Wednesday, December 11, 2013

How can Mobile Phones be used to Estimate Air Pollution Exposure?

Mobile phone tracking: in support of modelling traffic-related air pollution contribution to individual exposure and its implications for public health impact assessment(26 page pdf, Hai-Ying Liu , Erik Skjetne, Mike Kobernus, Environmental Health, Nov. 4, 2013)

Today we review a paper that explores an approach that uses personal mobile phones equipped with GPS tracking ability to estimate the exposure of a group of individuals to air pollution and make these estimates available in real-time at low cost. Such a method could be applied in developing countries where expensive monitoring equipment is often unaffordable. The potential of gathering information such as this from a wide segment of society also opens up very large opportunities for progress in public health by collective tracking of large numbers of people.

mobile phone process  

Key Quotes:

“Based on a synthesis of the best available evidence, the HEI (Health Effects Institute) identified that an exposure zone within a range of up to 300 to 500 metres from a major road as the area most highly affected by traffic emissions”

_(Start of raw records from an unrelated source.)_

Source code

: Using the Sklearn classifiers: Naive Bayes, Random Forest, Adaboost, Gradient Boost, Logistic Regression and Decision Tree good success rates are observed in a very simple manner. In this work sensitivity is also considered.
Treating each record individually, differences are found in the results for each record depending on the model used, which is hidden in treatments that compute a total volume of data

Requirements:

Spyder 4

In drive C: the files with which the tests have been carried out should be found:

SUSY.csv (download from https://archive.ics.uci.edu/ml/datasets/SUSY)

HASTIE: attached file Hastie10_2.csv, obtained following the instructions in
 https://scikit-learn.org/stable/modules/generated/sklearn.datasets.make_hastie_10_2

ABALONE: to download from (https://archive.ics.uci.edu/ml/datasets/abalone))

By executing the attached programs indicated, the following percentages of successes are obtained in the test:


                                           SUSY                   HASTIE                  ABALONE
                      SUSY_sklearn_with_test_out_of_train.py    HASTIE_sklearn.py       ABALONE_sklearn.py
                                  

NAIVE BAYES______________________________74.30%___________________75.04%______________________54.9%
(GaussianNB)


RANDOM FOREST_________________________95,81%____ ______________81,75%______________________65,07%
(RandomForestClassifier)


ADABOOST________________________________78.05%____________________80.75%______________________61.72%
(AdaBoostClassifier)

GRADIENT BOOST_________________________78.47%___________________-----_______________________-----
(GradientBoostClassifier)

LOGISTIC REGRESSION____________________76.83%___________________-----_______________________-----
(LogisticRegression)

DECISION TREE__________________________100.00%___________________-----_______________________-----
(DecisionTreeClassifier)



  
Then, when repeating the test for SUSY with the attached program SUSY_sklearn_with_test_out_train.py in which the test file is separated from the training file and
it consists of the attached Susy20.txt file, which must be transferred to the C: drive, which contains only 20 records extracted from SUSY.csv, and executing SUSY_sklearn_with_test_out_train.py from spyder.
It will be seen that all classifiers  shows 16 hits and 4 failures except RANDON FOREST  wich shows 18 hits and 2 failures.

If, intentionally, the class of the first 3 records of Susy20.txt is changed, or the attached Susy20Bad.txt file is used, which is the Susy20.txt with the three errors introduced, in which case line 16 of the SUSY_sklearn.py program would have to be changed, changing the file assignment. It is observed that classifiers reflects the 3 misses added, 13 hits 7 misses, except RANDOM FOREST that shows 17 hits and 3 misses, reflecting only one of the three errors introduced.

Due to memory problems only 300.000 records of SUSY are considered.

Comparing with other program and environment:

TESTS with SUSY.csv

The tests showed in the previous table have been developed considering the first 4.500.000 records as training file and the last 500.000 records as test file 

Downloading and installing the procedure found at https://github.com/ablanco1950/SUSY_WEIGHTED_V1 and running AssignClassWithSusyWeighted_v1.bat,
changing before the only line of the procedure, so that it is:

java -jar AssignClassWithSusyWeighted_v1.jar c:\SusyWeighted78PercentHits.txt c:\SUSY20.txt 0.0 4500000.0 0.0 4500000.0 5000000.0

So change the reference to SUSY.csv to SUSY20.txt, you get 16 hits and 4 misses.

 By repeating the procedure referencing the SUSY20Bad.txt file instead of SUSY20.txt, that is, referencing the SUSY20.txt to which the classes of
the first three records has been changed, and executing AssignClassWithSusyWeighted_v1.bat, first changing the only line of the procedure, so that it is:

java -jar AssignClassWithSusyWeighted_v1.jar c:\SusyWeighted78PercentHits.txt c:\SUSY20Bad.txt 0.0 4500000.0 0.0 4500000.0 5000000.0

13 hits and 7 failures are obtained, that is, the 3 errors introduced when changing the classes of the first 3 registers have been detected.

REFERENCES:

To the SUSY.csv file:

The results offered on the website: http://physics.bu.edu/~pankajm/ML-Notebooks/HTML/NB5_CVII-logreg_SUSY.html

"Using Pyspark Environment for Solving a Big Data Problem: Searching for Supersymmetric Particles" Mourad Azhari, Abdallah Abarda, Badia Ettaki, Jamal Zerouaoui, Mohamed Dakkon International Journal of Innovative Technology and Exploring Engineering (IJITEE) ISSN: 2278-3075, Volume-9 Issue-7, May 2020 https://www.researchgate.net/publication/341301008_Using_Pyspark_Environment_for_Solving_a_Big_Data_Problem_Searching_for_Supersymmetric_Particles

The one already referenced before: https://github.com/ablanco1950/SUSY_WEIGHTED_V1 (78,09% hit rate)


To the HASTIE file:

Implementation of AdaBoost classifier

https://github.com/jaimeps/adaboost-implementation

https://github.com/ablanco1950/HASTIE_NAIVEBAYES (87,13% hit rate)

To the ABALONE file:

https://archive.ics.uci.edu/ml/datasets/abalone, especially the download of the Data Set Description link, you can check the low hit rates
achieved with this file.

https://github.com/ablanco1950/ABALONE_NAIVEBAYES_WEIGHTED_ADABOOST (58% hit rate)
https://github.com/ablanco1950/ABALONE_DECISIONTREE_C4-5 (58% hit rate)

“we propose a conceptual framework to improve exposure assessment by using existing, low cost mobile phone data to obtain individual trajectories to further estimate the concentration of the traffic emission in the roadway network and its contribution to exposure for the urban population.”

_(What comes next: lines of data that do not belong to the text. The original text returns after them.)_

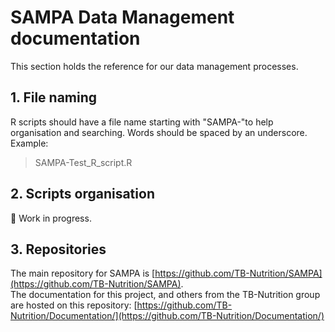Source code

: SAMPA Data Management documentation
===================================

This section holds the reference for our data management processes.

## 1. File naming
R scripts should have a file name starting with "SAMPA-"to help organisation and searching.
Words should be spaced by an underscore.  
Example:
> SAMPA-Test_R_script.R


## 2. Scripts organisation

🚧 Work in progress.

## 3. Repositories
The main repository for SAMPA is [https://github.com/TB-Nutrition/SAMPA](https://github.com/TB-Nutrition/SAMPA).  
The documentation for this project, and others from the TB-Nutrition group are hosted on this repository: [https://github.com/TB-Nutrition/Documentation/](https://github.com/TB-Nutrition/Documentation/)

“This approach is promising due to the following characteristics:
  1. Low cost: There is no cost from the observation part. .. Combination of low cost and standardized mobile phone data makes it is feasible to do population-wide traffic pollution studies….
  2. Near real-time: The system is based on fully automatic calculation and real-time data. One may obtain real-time pollution/exposure fields. This allows identification of high vehicle density congestion events that may contribute significantly to health risk
  3. Effortless citizen participation: Each trajectory reflects one individual citizen. … We believe that using the trajectories of individual mobile phones opens up new perspectives on urban dynamics and public health research.